Basic Services

In addition to generally weak quality of service delivery, there are also serious equity challenges. For example, there are major variations in the quality of service coverage (as well as outcomes) across socio-economic, gender, ethnic and geographic groups. 

The Government’s capacity to improve service delivery in the sector has been affected by not simply lack of resources, but by its weak capacity to explore innovative and cost-effective solutions as well as its limited capacity to drive implementation. Given the new federal structure, there will need to be an even greater emphasis on improving implementation capacity at the local levels. 
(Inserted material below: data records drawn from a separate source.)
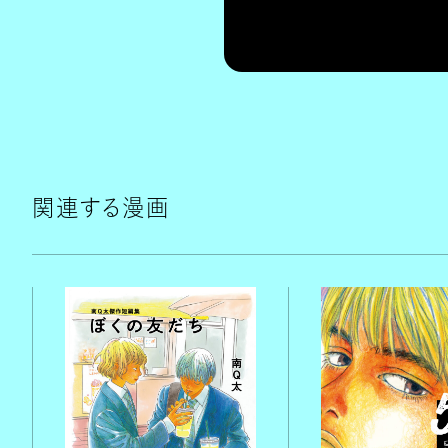
関連する漫画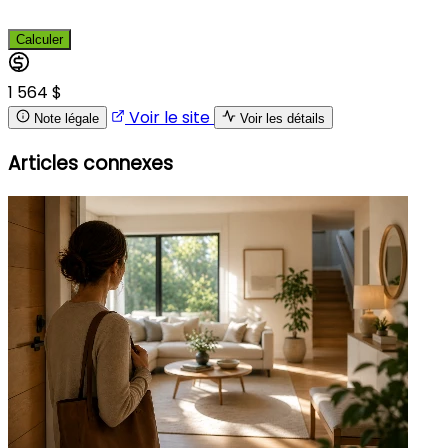
Calculer
1 564 $
Voir le site
Note légale
Voir les détails
Articles connexes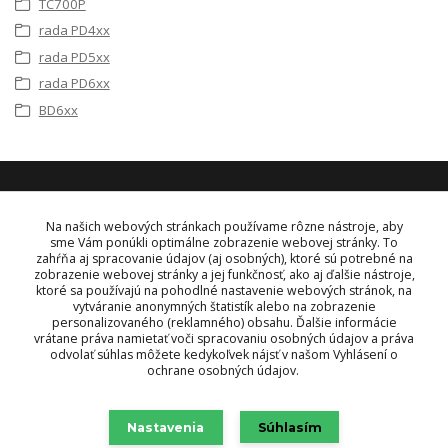
TC700P
rada PD4xx
rada PD5xx
rada PD6xx
BD6xx
KONTAKT
Na našich webových stránkach používame rôzne nástroje, aby
sme Vám ponúkli optimálne zobrazenie webovej stránky. To
zahŕňa aj spracovanie údajov (aj osobných), ktoré sú potrebné na
OBJEDNÁVKY A INFORMÁCIE
zobrazenie webovej stránky a jej funkčnosť, ako aj ďalšie nástroje,
tel:
+421 948 229 224
ktoré sa používajú na pohodlné nastavenie webových stránok, na
info@vysielacky.com
vytváranie anonymných štatistík alebo na zobrazenie
personalizovaného (reklamného) obsahu. Ďalšie informácie
vrátane práva namietať voči spracovaniu osobných údajov a práva
odvolať súhlas môžete kedykoľvek nájsť v našom Vyhlásení o
ochrane osobných údajov.
Nastavenia
Súhlasím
Overall, resource allocations over the past several years have been about 17/18 percent of Government budget. While this is comparable to many other similarly situated countries, intra-sectoral allocations have fluctuated, and a lion’s share of the budget goes towards meeting soaring recurrent expenditures, leaving little resources for capital expenditure and new innovations.  Resources spent are not routinely/ systematically monitored and there is serious concern about corruption in the education sector. Nepal’s overall Transparency International ranking in 2016 was 131st out of 176 countries, and has established corruption in Nepal as ‘rampant’.
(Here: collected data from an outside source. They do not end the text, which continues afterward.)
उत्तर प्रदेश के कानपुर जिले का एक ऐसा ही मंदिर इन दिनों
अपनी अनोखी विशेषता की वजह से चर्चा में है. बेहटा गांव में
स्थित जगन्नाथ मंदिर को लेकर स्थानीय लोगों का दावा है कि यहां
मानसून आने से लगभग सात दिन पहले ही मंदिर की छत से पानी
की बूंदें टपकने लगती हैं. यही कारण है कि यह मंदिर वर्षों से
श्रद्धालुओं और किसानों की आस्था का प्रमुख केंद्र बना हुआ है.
With the aim of improving learning outcomes and job readiness and relevance,  it's crucial to focus on improving the quality of service delivery at all levels of education. In addition to ensuring adequate training and sustained resources, there is extensive evidence showing the importance of enhanced incentives and accountability in improving service delivery. Comprehensive reviews and regular learning assessments are critical in reforming the education system.  When families, community leaders, teachers and head teachers, and policy makers and politicians receive ‘real time’ information on how well their children/ students are learning (or not learning), significant pressure towards greater accountability is produced, leading to action on the part of those who are responsible.  In line with this theory of change, and as a core activity, the Center will conduct annual reading and numeracy assessments across Nepal in collaboration with Twaweza, an internationally recognized non-profit that conducts similar surveys in East Africa. In addition, the Center will partner with the World Bank to implement Service Delivery Indicators (SDI) to get periodic updates on service delivery quality in the sector. The findings from these assessments will highlight the ‘quality of service delivery', and help improve accountability and fiscal allocations in the education sector.  Assessment results will be highlighted in the Annual Human Development and Innovation Report and presented at the National Forum that brings together the key stakeholders, including the Government, development partners, international experts, private and public sector collaborators, and civil society groups.  The Annual Human Development and Innovation Report will also include an in-depth annual budget analysis and public expenditure review that assesses expenditure patterns in the education and human development sectors.  Such an exercise is expected to help set baselines and help show overall trends in the sector’s performance over the years.  It will also include discussions on trends in transparency and accountability, data for which is expected to be captured directly through surveys of stakeholders and beneficiaries, including parents and students.